Let $$f(x) = x^{3}+ x^{2}f'(1)+2xf''(2)+f'''(3)$$, $$x\epsilon R$$. Then the value of f'(5) is :

We begin with $$f(x) = x^3 + x^2 f'(1) + 2xf''(2) + f'''(3)$$.

Writing $$f'(1) = a$$, $$f''(2) = b$$ and $$f'''(3) = c$$ yields $$f(x) = x^3 + ax^2 + 2bx + c$$.

Therefore $$f'(x) = 3x^2 + 2ax + 2b$$, $$f''(x) = 6x + 2a$$ and $$f'''(x) = 6$$.

Applying the third derivative condition gives $$f'''(3) = 6 = c$$.

Next, from the second derivative condition we have $$f''(2) = 12 + 2a = b$$.
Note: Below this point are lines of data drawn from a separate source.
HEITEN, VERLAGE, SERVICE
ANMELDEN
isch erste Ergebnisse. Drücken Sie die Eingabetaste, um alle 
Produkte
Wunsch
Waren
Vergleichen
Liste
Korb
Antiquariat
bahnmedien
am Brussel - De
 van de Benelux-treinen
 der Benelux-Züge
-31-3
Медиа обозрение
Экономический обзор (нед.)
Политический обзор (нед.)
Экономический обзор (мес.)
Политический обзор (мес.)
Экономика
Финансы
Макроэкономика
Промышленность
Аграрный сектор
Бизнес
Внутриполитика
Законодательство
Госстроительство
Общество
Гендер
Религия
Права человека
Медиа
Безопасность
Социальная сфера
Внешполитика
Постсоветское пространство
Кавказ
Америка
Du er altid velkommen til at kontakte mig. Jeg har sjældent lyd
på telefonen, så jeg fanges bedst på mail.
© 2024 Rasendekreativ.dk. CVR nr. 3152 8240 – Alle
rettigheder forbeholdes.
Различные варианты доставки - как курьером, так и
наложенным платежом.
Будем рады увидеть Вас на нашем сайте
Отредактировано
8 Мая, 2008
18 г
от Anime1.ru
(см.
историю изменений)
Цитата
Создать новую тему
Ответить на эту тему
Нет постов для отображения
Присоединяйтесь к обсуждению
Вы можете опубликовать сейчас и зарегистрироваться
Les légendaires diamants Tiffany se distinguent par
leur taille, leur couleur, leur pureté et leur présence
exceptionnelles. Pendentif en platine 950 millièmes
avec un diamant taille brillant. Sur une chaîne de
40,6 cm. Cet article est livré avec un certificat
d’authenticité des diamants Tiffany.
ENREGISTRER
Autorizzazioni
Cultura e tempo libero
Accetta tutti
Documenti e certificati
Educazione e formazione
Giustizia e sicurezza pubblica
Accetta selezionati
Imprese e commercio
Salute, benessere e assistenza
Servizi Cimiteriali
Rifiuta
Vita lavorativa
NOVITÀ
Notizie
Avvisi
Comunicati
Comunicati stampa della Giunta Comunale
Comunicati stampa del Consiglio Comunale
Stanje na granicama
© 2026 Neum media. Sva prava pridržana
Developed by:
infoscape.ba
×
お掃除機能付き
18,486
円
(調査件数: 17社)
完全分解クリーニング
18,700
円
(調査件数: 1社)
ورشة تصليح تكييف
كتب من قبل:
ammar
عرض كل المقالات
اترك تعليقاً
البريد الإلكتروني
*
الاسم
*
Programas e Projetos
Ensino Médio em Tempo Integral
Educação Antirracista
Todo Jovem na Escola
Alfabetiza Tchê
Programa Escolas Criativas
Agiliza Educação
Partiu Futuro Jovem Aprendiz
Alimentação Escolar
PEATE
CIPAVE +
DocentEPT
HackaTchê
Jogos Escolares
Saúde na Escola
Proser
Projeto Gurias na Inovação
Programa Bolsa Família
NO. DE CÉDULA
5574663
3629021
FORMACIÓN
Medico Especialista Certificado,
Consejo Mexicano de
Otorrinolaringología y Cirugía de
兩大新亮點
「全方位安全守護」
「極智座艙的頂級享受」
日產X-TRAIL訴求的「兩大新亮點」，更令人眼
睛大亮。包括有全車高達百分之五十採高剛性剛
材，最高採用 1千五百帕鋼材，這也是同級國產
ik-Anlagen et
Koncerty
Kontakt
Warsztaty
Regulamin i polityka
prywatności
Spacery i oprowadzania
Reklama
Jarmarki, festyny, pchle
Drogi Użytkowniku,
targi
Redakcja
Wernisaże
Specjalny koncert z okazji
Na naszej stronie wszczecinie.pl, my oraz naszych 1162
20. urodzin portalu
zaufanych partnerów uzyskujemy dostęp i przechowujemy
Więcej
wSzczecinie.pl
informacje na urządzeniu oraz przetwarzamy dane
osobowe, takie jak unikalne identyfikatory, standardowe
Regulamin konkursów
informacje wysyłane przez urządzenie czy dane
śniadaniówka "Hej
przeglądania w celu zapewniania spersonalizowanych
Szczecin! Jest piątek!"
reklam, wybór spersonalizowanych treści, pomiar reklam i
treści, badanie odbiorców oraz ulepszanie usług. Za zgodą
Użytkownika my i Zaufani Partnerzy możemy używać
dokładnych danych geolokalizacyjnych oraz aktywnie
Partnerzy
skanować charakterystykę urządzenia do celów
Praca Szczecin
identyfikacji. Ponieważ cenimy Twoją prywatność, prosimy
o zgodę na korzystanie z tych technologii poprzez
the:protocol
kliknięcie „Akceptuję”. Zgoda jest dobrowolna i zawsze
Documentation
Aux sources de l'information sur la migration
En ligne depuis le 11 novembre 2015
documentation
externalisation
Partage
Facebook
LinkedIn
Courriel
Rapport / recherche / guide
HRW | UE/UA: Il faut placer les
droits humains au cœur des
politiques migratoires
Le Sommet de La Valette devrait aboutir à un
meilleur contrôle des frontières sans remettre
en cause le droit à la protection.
Then the first derivative condition reads $$f'(1) = 3 + 2a + 2b = a$$.

From these, $$3 + 2a + 2b = a \Rightarrow a + 2b = -3$$ (i) and $$b = 12 + 2a$$ (ii).

Substituting (ii) into (i) yields $$a + 2(12 + 2a) = -3 \Rightarrow 5a + 24 = -3 \Rightarrow a = -\frac{27}{5}$$.

Substitution into (ii) then gives $$b = 12 + 2(-27/5) = 12 - 54/5 = 6/5$$.

Hence $$f'(x) = 3x^2 + 2(-27/5)x + 2(6/5) = 3x^2 - \frac{54}{5}x + \frac{12}{5}$$.

It follows that $$f'(5) = 75 - \frac{270}{5} + \frac{12}{5} = 75 - 54 + \frac{12}{5} = 21 + \frac{12}{5} = \frac{105 + 12}{5} = \frac{117}{5}$$.

The answer is Option 4: $$\frac{117}{5}$$.